*** Exercise data
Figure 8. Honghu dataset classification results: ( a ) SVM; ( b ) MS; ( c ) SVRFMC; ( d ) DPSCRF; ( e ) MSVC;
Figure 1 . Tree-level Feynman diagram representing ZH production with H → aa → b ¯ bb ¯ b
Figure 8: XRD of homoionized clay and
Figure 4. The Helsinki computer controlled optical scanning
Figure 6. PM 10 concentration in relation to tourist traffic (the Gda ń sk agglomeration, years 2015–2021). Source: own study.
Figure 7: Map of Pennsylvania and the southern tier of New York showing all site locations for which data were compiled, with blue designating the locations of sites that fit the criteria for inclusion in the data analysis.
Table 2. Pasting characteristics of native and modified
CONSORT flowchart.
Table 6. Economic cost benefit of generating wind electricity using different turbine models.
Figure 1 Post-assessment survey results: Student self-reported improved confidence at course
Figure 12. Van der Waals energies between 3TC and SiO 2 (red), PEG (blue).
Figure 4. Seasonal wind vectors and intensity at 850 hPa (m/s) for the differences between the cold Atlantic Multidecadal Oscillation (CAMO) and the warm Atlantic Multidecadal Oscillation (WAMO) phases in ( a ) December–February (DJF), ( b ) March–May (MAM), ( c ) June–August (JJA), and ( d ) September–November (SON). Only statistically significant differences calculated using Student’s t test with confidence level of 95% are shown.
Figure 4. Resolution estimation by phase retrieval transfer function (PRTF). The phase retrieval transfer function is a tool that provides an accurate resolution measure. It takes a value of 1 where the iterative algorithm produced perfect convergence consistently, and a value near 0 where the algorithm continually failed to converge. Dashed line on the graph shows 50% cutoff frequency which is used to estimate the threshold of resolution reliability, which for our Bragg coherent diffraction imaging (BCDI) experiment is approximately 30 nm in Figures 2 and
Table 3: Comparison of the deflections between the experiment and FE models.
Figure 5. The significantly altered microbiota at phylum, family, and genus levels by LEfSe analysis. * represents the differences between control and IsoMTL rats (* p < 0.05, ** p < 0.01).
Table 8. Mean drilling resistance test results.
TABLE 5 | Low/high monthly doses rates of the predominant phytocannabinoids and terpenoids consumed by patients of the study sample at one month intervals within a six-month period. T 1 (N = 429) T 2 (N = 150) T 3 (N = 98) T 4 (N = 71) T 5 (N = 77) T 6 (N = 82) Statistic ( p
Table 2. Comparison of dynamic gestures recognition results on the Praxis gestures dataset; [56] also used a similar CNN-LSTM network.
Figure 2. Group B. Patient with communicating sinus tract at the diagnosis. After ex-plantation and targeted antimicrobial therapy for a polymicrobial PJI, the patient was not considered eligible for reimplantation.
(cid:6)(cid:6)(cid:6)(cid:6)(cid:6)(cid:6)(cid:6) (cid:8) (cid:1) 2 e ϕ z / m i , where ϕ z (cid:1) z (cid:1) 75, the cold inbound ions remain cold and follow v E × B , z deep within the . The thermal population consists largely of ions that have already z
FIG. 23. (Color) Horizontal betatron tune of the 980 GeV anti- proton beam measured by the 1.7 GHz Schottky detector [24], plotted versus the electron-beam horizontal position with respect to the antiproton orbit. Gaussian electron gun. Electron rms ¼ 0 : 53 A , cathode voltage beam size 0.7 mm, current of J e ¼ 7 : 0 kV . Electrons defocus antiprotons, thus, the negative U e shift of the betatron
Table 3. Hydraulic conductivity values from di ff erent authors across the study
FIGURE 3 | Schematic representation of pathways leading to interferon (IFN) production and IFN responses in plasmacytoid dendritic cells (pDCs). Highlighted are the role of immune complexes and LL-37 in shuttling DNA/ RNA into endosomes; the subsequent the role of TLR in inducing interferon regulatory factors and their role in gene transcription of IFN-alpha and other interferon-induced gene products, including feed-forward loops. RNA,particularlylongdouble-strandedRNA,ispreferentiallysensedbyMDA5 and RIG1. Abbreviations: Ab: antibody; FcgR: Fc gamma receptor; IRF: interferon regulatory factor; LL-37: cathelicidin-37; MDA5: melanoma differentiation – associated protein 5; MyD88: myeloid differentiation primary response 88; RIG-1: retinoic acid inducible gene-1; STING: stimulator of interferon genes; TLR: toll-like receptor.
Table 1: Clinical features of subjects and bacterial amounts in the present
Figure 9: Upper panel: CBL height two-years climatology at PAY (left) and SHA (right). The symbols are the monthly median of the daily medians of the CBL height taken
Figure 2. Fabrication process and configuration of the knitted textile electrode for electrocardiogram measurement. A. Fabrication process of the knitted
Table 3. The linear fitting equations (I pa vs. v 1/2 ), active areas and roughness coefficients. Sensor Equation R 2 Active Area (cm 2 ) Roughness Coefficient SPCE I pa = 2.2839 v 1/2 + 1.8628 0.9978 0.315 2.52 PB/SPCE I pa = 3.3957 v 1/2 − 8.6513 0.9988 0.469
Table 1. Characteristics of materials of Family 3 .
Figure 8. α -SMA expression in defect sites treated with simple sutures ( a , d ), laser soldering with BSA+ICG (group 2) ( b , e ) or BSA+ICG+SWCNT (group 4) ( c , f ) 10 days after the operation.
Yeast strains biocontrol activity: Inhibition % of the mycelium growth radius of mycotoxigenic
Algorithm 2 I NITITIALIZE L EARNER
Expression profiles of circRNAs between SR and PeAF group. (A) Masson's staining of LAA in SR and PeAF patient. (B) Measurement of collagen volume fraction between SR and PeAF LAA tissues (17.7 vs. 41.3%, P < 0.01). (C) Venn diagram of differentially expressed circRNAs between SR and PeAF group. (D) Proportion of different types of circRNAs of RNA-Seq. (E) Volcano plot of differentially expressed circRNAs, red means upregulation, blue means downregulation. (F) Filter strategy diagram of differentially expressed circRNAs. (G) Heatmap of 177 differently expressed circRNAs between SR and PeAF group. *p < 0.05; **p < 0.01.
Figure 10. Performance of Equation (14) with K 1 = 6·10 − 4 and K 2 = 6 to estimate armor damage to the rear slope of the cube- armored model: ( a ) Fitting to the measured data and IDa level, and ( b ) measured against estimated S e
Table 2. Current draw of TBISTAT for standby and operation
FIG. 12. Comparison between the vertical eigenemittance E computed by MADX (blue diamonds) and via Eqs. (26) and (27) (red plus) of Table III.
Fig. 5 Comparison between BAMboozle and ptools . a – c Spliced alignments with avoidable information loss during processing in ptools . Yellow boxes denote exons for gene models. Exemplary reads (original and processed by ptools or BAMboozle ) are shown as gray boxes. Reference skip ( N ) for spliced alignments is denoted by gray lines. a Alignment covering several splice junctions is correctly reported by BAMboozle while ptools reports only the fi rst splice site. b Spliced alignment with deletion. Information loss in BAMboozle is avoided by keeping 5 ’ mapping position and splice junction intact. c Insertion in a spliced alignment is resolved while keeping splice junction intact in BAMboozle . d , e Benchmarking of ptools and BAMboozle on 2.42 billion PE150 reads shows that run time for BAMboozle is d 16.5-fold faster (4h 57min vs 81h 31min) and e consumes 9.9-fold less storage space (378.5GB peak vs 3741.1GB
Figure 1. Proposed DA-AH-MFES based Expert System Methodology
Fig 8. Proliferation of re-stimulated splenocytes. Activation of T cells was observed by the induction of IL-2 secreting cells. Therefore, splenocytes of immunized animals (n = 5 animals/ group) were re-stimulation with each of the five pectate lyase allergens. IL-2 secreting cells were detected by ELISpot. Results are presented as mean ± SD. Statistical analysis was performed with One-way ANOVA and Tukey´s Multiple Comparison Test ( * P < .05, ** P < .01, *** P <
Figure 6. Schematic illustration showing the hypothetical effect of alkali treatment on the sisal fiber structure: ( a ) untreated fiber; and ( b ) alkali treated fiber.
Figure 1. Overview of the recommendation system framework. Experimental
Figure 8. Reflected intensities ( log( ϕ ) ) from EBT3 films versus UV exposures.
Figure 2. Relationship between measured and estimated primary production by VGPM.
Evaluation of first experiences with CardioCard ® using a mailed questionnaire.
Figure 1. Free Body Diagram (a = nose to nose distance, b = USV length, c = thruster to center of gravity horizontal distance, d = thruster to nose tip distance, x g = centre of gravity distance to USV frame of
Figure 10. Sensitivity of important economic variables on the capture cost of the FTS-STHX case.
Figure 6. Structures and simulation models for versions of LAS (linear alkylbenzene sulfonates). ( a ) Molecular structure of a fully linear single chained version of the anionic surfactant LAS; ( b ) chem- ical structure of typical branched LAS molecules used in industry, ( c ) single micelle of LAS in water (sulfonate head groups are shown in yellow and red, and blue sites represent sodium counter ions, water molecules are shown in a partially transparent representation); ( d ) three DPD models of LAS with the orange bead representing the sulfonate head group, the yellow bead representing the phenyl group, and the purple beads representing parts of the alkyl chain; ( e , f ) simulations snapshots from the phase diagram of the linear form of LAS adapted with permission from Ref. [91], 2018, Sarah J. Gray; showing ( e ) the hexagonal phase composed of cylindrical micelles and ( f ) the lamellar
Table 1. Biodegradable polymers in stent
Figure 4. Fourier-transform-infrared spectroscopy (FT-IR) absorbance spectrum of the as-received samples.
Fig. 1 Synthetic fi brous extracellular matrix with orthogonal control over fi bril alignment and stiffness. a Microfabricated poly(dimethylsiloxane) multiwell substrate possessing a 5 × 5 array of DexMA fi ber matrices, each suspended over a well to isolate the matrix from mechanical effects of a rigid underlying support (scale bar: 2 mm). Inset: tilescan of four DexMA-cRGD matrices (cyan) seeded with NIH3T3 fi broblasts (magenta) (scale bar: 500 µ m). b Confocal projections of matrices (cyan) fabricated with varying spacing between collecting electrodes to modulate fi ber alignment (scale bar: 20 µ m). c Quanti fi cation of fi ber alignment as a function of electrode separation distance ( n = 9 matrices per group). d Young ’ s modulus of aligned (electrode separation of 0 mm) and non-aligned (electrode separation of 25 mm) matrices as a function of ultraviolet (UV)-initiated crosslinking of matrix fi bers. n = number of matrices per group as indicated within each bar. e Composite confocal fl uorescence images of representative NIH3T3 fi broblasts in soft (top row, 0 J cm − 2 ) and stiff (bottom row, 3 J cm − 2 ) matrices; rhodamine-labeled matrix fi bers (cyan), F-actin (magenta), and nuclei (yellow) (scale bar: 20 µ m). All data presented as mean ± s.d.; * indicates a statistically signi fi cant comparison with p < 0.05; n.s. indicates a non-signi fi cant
******
From the data above, copy each line where the string "cost" appears.

- **Result below**:
Table 6. Economic cost benefit of generating wind electricity using different turbine models.
Figure 10. Sensitivity of important economic variables on the capture cost of the FTS-STHX case.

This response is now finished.